In a new paper, InSilico has reported on its impressive success with a drug against idiopathic pulmonary fibrosis that was created by AI “from A to Z” and is currently in Phase 2 trials [1].
AI against aging
Many people in the longevity community hope that the might of AI will help us to untangle and ultimately counter the immensely complex phenomenon of aging. AI-based tools have indeed been around for quite some time, but tangible successes are still scarce.

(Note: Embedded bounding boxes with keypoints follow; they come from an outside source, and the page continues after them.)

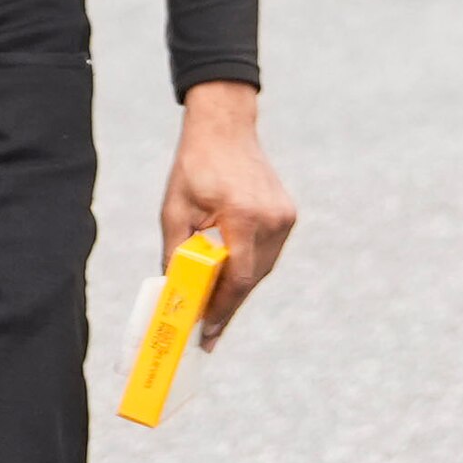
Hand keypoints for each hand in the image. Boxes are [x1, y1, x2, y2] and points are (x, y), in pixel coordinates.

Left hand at [159, 82, 296, 346]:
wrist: (225, 129)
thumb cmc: (195, 167)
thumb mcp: (174, 210)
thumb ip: (176, 253)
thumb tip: (175, 293)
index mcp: (242, 215)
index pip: (237, 277)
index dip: (222, 310)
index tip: (207, 333)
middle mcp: (271, 218)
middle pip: (252, 279)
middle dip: (228, 306)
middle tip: (208, 331)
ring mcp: (284, 217)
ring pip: (262, 270)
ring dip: (238, 289)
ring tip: (216, 309)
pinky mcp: (288, 215)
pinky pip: (268, 254)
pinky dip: (249, 269)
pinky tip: (230, 280)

InSilico Medicine, headquartered in New York and Hong Kong, has been on the forefront of the medical AI field for several years. InSilico has built Pharma.ai, a comprehensive platform for AI-based drug discovery, that consists of three blocks: PandaOmics for target discovery, Chemistry42 for molecule generation, and InClinico for clinical trial design and prediction.
Months instead of years
InSilico has scored collaborations with Big Pharma, but it is also heavily pursuing its own drug discovery, as it has announced 29 targets and 11 preclinical candidates in its pipeline. InSilico’s leading candidate, INS018_055, is pitted against idiopathic pulmonary fibrosis (IFP), a rare but deadly disease with no known cure.
One of AI’s great promises is speeding up drug discovery. Today, it takes about six years on average to push a candidate drug through the discovery and preclinical stages, but INS018_055 completed this process in just 30 months. Since then, the drug has been in clinical trials. Now, the company has published a paper in Nature Biotechnologies that details the candidate’s discovery process and the results of preclinical and clinical trials.
Promise against IPF and other types of fibrosis
PandaOmics, InSilico’s commercially available target discovery platform, identified TRAF2- and NCK-interacting kinase (TNIK) as a novel anti-fibrotic target using multiple AI engines. Its input consisted of multi-omic datasets derived from IPF patients’ tissue samples, but also of text data from scientific literature. InSilico used a “time machine approach”, training the models on data published before a certain time point, and validating them based on their ability to predict targets that were discovered after that time point.
TNIK has been linked to fibrosis-associated pathways by previous research, but this is the first time that it has been studied as a target for IPF. InSilico’s experiments confirmed TNIK’s relevance to fibrosis, after which the company moved to identifying TNIK inhibitors with Chemistry42. INS018_055 was selected from several candidates and validated in preclinical trials in vitro and in vivo.
The drug attenuated fibrosis in a bleomycin-induced mouse model of IPF, with more than 75% reduction in fibrotic area, and reduced disease-associated inflammation. INS018_055 showed signs of synergy with an existing anti-IPF drug pirfenidone: the combination treatment resulted in “a complete prevention of clinical symptoms.”
The scientists hypothesized from the start that TNIK may be relevant to other types of fibrosis as well. In line with their expectations, INS018_055 attenuated kidney fibrosis in mice. The treatment also showed promise against dermal fibrosis in vitro, when used on dermal fibroblasts.
INS018_055 has completed early trials with flying colors. “The results of the two Phase 1 studies”, the researchers write, “indicate that INS018_055 is safe and well tolerated in healthy volunteers with good oral bioavailability and dose-proportional pharmacokinetics.” The drug is currently in Phase 2 trials.
The dawn of the AI era
INS018_055 might be the most advanced AI-generated candidate drug around. “To date, I have not seen anything close from any other company in our field,” said Alex Zhavoronkov, PhD, founder and CEO of Insilico Medicine. “From my perspective, the progress of INS018_055 has significant implications for the drug discovery field. It not only serves as a proof-of-concept for Pharma.AI, our end-to-end AI-driven drug discovery platform, but sets a precedent for the potential of generative AI to accelerate drug discovery. Using the publication as a guide, one can extrapolate how generative AI drug discovery tools may streamline early discovery efforts.”
“Although lots of companies are working on AI to improve different steps in drug discovery, Insilico is trying to apply their AI in all early drug discovery and design stages, which is so exciting to me,” chimed in Michael Levitt, PhD, Nobel Laureate in Chemistry who sits on InSilico’s scientific advisory board. “They not only identified a novel target, but also accelerated the whole early drug discovery process and they’ve quite successfully validated their AI methods in the TNIK program. Drug discovery is a very wide-ranging project with a lot of uncertainty. AI can cope well with specific techniques for huge amounts of data, and by combining them with clever filtering, we can gain certainty and options from uncertainty.”
Literature
[1] Ren, F., Aliper, A., Chen, J., Zhao, H., Rao, S., Kuppe, C., … & Zhavoronkov, A. (2024). A small-molecule TNIK inhibitor targets fibrosis in preclinical and clinical models. Nature Biotechnology, 1-13.